YOUR OBJECTIVE
In the entries that follow, how many lines include the string "wrist"? The answer is the number only.

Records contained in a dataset
__________

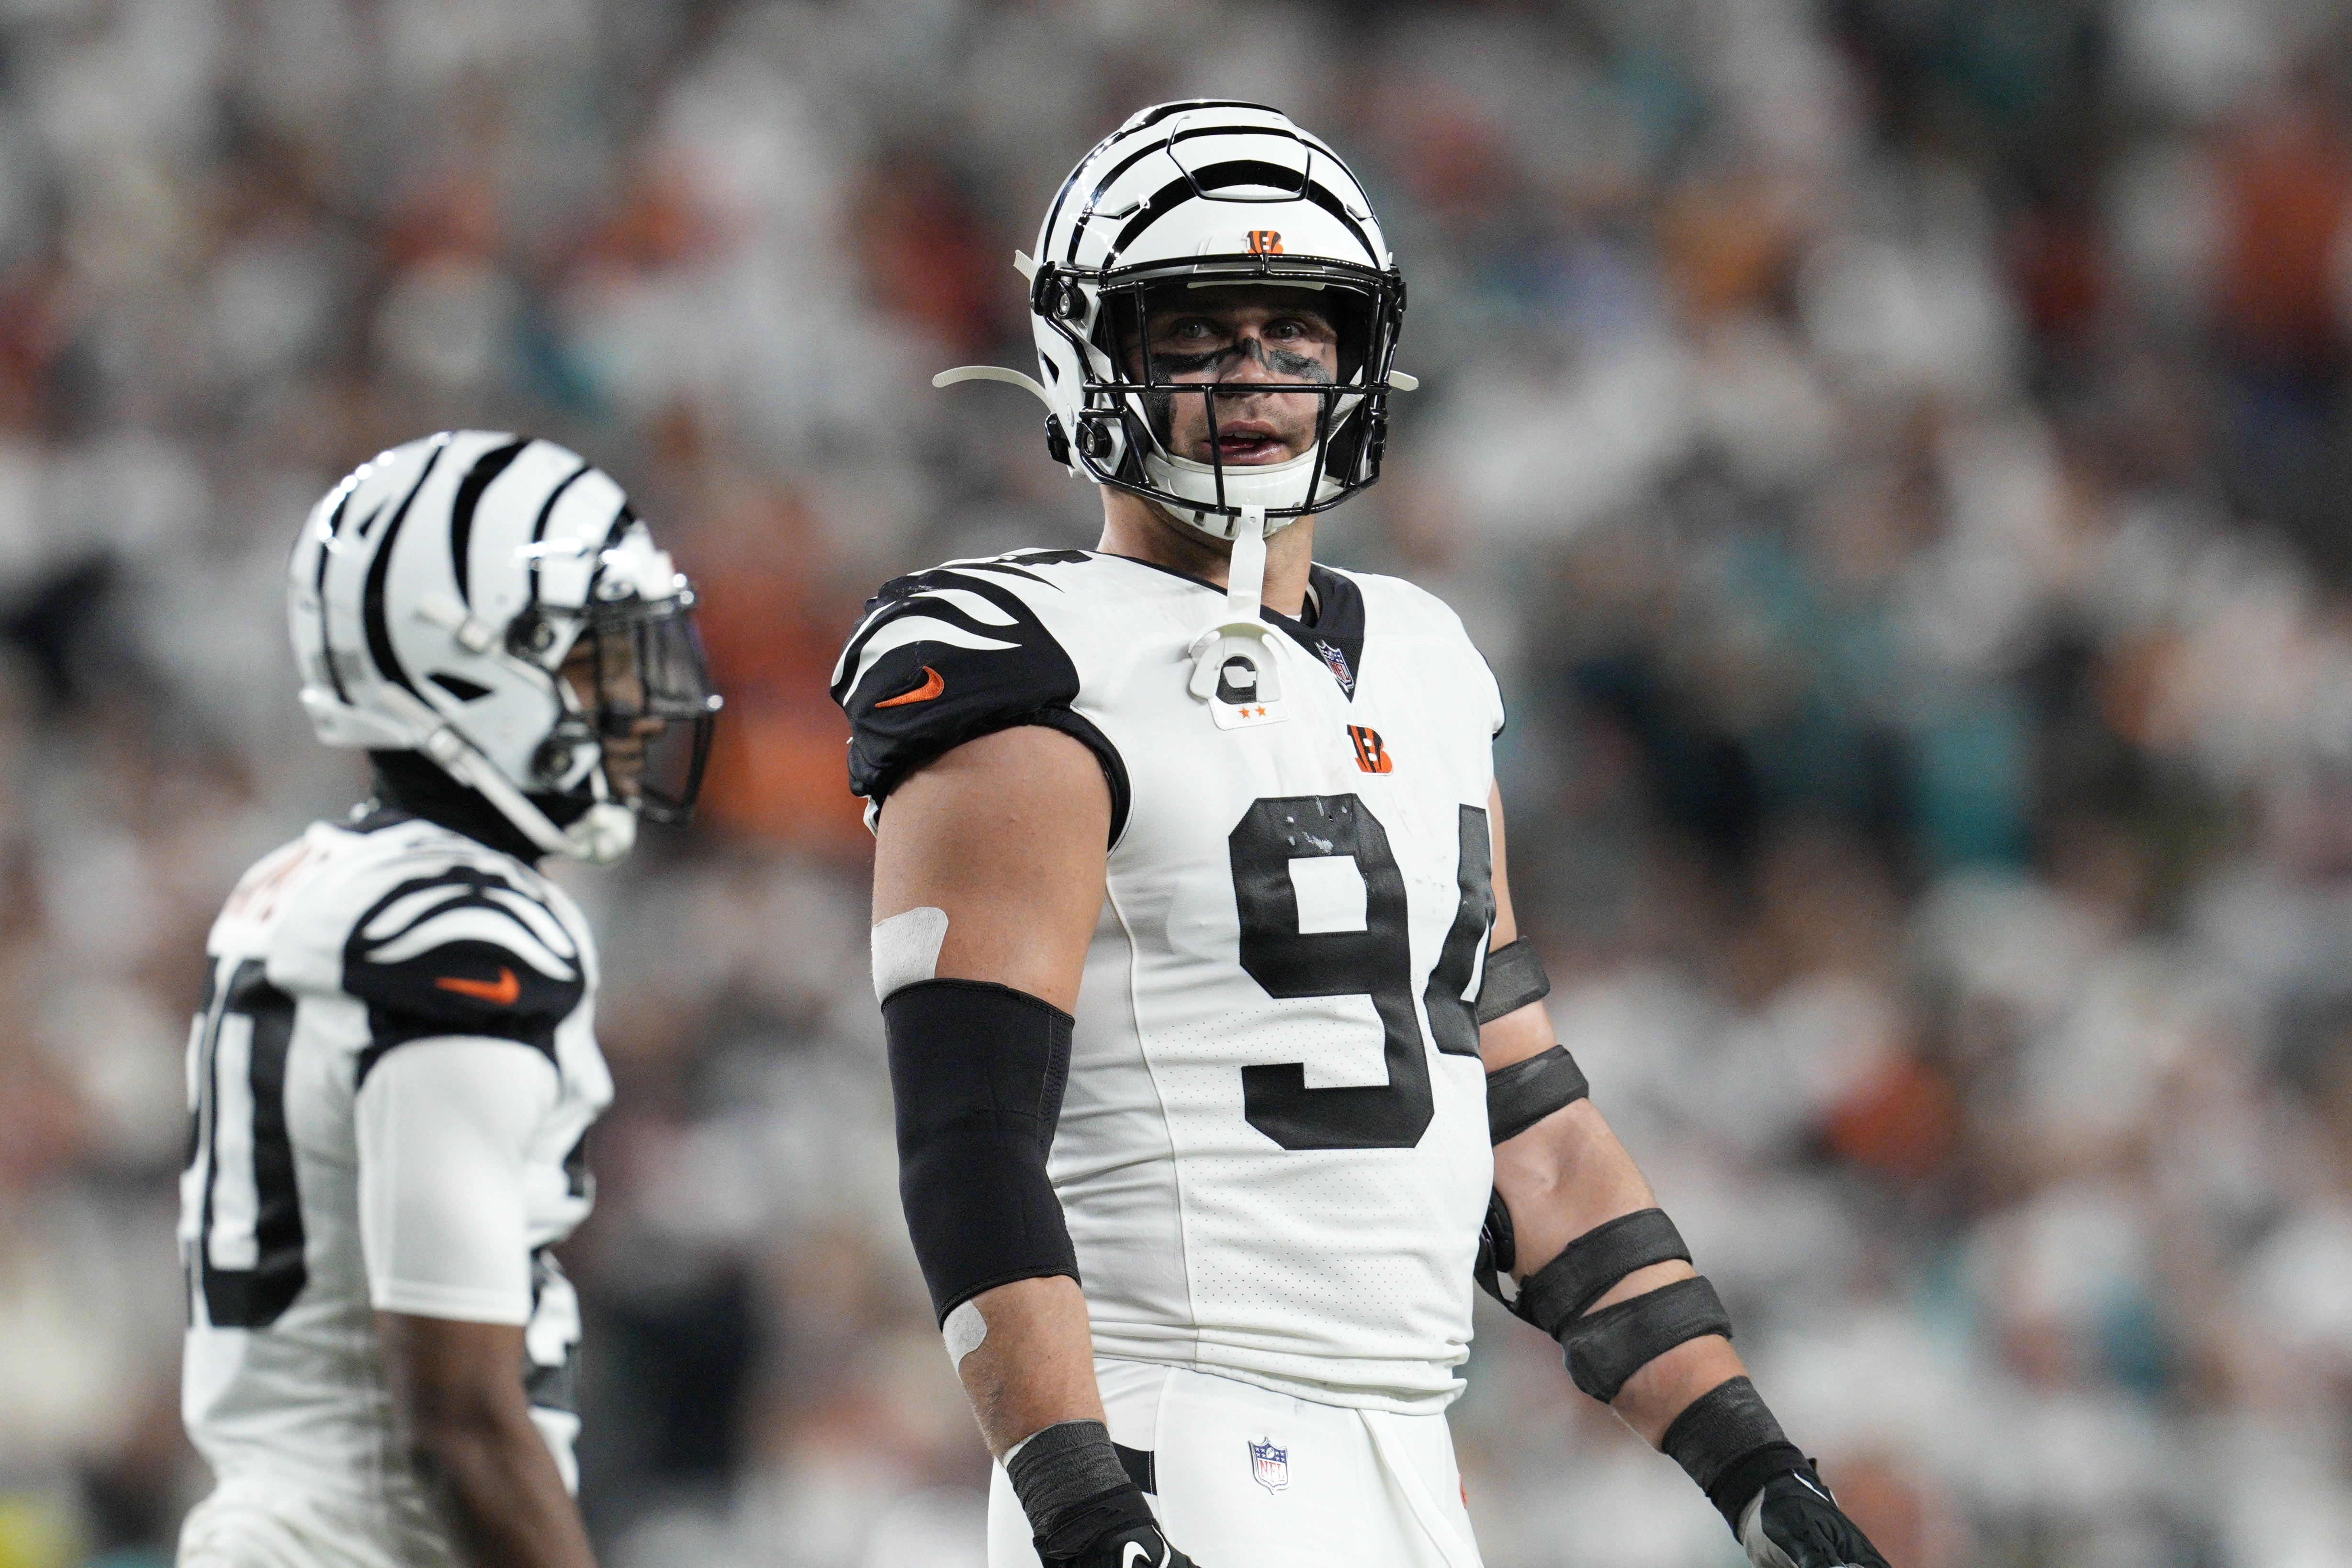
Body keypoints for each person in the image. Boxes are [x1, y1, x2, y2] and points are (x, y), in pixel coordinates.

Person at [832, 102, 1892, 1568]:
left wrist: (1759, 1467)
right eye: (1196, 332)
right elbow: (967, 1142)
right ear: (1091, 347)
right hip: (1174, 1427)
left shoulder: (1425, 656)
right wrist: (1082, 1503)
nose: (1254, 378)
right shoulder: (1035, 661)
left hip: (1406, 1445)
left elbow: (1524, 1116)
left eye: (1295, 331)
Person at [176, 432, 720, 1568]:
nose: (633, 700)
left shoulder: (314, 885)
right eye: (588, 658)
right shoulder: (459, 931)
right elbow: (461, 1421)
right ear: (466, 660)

__________

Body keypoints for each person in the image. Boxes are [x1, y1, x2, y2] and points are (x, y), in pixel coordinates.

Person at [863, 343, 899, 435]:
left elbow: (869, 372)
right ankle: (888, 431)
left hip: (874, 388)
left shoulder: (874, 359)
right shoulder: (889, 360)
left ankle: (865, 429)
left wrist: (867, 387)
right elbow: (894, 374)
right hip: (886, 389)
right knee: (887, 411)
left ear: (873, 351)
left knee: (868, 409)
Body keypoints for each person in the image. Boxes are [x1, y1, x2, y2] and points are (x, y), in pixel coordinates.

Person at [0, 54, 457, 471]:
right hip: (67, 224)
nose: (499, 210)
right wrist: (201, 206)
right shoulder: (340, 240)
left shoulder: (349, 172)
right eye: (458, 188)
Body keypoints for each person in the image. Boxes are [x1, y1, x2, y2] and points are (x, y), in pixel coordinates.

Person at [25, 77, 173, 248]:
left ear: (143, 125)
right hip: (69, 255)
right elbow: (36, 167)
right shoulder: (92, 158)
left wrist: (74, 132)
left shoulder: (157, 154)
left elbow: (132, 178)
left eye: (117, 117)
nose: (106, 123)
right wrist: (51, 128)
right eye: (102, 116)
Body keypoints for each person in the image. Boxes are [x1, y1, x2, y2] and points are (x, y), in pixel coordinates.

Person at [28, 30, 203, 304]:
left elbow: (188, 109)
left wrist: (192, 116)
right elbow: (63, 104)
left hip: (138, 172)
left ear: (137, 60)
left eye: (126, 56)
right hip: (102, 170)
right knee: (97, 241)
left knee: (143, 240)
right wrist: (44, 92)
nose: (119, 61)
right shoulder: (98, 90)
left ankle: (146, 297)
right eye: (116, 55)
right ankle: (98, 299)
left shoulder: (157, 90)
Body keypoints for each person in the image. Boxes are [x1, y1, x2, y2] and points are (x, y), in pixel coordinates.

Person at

__________

SOLUTION TO THIS TASK
8